# Lindberg Camper Custom



## bobwoodly (Aug 25, 2008)

I've never done a custom but carved up Lindberg and made this:




























I'd picked up the truck a few weeks ago and got tired of looking at it. Wacked the bed with a dremmel, goobered in a front post using some goop. Stuck it on ebay figuring I'd get about $10, some guy in Sweden bought it for $30.

Needs the front wheelbase extended but did not want to go to the trouble. So, if you find any Lindberg campers they make a pretty easy conversion!


----------



## WesJY (Mar 4, 2004)

SWEET LOOKING CAMPER !!! 

Wes


----------



## grungerockjeepe (Jan 8, 2007)

Nice move!


----------



## Bill Hall (Jan 6, 2007)

Nifty Tom,

You should get out more!


----------



## ParkRNDL (Mar 20, 2002)

sweeeet! i have a couple of those campers, and a couple of Lindberg pickups... maybe I need to get to work!

--rick


----------



## slotto (Feb 9, 2010)

Great camper. It's a T-Jet


----------



## NTxSlotCars (May 27, 2008)

Nice work!! :thumbsup:


----------



## slotcarman12078 (Oct 3, 2008)

Of all the Lindys I've snagged over the past 4 years, that camper has always eluded me.
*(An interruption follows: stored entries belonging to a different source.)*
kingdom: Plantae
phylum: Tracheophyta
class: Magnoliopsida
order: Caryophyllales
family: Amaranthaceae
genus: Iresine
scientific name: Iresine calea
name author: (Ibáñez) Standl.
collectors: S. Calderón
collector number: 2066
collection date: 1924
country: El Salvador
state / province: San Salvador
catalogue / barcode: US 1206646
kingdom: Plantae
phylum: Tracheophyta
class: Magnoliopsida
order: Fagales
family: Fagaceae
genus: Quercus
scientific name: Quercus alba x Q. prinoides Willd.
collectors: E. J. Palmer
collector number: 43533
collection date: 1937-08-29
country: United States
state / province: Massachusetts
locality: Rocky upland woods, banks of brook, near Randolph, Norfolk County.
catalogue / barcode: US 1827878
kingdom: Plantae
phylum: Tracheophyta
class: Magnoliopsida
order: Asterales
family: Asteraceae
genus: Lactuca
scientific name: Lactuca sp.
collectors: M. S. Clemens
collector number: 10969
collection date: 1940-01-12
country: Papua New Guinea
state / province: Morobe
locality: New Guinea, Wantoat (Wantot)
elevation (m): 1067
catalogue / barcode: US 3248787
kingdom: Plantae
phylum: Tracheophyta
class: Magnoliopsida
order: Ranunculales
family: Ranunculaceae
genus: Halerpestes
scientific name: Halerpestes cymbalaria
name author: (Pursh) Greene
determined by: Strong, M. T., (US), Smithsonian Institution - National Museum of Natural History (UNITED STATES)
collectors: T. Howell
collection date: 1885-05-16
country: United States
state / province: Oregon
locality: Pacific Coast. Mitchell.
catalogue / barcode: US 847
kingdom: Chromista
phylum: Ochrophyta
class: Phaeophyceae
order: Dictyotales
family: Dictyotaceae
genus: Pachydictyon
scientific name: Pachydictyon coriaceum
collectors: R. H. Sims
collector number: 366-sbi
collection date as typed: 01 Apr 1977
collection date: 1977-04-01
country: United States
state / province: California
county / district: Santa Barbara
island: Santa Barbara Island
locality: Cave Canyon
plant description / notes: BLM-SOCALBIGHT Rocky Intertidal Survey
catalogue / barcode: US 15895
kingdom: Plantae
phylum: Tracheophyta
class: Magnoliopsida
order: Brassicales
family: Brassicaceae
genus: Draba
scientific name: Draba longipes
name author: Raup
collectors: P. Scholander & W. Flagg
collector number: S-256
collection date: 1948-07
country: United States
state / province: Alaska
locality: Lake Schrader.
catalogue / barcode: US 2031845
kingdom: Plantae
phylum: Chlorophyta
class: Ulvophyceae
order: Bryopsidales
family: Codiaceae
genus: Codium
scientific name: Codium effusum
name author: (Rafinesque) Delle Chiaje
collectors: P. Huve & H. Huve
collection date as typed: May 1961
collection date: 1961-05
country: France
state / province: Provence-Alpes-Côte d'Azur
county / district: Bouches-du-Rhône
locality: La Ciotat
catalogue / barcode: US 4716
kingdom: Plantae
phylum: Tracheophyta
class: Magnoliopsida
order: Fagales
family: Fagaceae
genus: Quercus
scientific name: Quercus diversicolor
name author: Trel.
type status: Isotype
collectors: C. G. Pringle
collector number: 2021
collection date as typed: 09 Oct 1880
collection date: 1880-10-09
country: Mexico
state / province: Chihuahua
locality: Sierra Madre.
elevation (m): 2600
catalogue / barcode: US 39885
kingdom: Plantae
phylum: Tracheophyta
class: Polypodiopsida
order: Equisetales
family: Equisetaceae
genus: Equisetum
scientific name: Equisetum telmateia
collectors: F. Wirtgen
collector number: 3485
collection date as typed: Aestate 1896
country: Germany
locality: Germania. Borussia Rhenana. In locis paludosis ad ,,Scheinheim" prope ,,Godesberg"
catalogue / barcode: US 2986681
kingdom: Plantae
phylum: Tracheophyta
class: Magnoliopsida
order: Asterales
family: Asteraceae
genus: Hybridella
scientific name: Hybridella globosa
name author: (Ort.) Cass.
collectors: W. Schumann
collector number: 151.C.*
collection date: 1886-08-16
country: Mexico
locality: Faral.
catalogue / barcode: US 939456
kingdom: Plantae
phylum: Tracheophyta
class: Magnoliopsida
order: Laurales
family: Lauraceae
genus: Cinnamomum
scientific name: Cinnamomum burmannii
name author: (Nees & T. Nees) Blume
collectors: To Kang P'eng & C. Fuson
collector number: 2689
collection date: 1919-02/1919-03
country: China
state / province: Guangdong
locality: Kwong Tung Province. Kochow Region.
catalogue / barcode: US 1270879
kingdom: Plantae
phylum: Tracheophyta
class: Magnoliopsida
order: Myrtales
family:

Nice job mounting it up!!:thumbsup::thumbsup:


----------



## Hilltop Raceway (Feb 12, 2006)

Cool truck, one of my favorite models!!! Got one of those myself...RM


----------



## videojimmy (Jan 12, 2006)

very nice!


----------



## Rolls (Jan 1, 2010)

That came out great!! Very cool camper! -Rolls


----------



## bobwoodly (Aug 25, 2008)

*Second Lindberg Custom - MG TD*

I had a partially cut Slimline chassis and thought I'd see if I could shoehorn it into another Lindberg. Here you go!




























Had to modify both the chassis and body to make them fit. Goes on the track pretty well. No way to do a rear screw post so I gooped a small plastic tab to retain the rear.

I'm unloading it on eBay, maybe I can get $10 for it! It was fun to build but I don't think it will take many crashes to lose the lights and bumpers. The first MG TD slot car?

Tom


----------



## kiwidave (Jul 20, 2009)

That is way cool Tom!


----------



## alpink (Aug 22, 2010)

sweet !


----------



## slotcarman12078 (Oct 3, 2008)

Neat conversion!! :thumbsup::thumbsup: I still haven't gotten one of those campers.  Some day...


----------



## bobwoodly (Aug 25, 2008)

I missed on another camper today, forgot to bid! With my limited paint skills I like Lindberg conversions.


----------



## Ralphthe3rd (Feb 24, 2011)

Hey Bob, that's a Really Cool -MG Conversion :thumbsup:. 
I'll give you $10 for it


----------



## bobhch (Apr 22, 2007)

Great Mini Lindy Conversions!! :thumbsup::thumbsup:

Thanks for taking the time to post up pictures...COOL STUFF!!

Bob...diggin' em ALOT!!...zilla


----------



## sethndaddy (Dec 4, 2004)

heluva nice couple of Lindy conversions. I wish there where more slimline chassis floating around, they're great for customs.


----------



## TX Street Racer (May 8, 2004)

I had no idea that that Lindy truck was originally a "camper" truck. I bought a Tjet truck with that body (minus the camper of course) about 10 years ago on Ebay......and painted it to resemble the real '70 Chevy truck that I used to own. Mini Lindy's ROCK!!!:thumbsup:


----------



## videojimmy (Jan 12, 2006)

Fantastic ! Really neatly done.


----------



## bobwoodly (Aug 25, 2008)

*LED's*

http://www.hobbytalk.com/bbs1/showpost.php?p=4390066&postcount=1685

Trying out LED's. Posted in Slotcarman's thread as he was my inspiration!


----------



## alpink (Aug 22, 2010)

cool Bob!


----------



## slotcarman12078 (Oct 3, 2008)

:woohoo: Nice job!!! :woohoo:

If you dig around Evans Designs site, you'll see that they can wire up to 4 blinkies on one board to save you space. My advice is to call them directly to make sure they get it right. Emails can get confusing (found this out the hard way). They are great folks to deal with and know their stuff!!!

On a side note, maybe someone out there can try their white decal paper that turns clear... I'm intrigued but can't afford to buy any to see how it works.


----------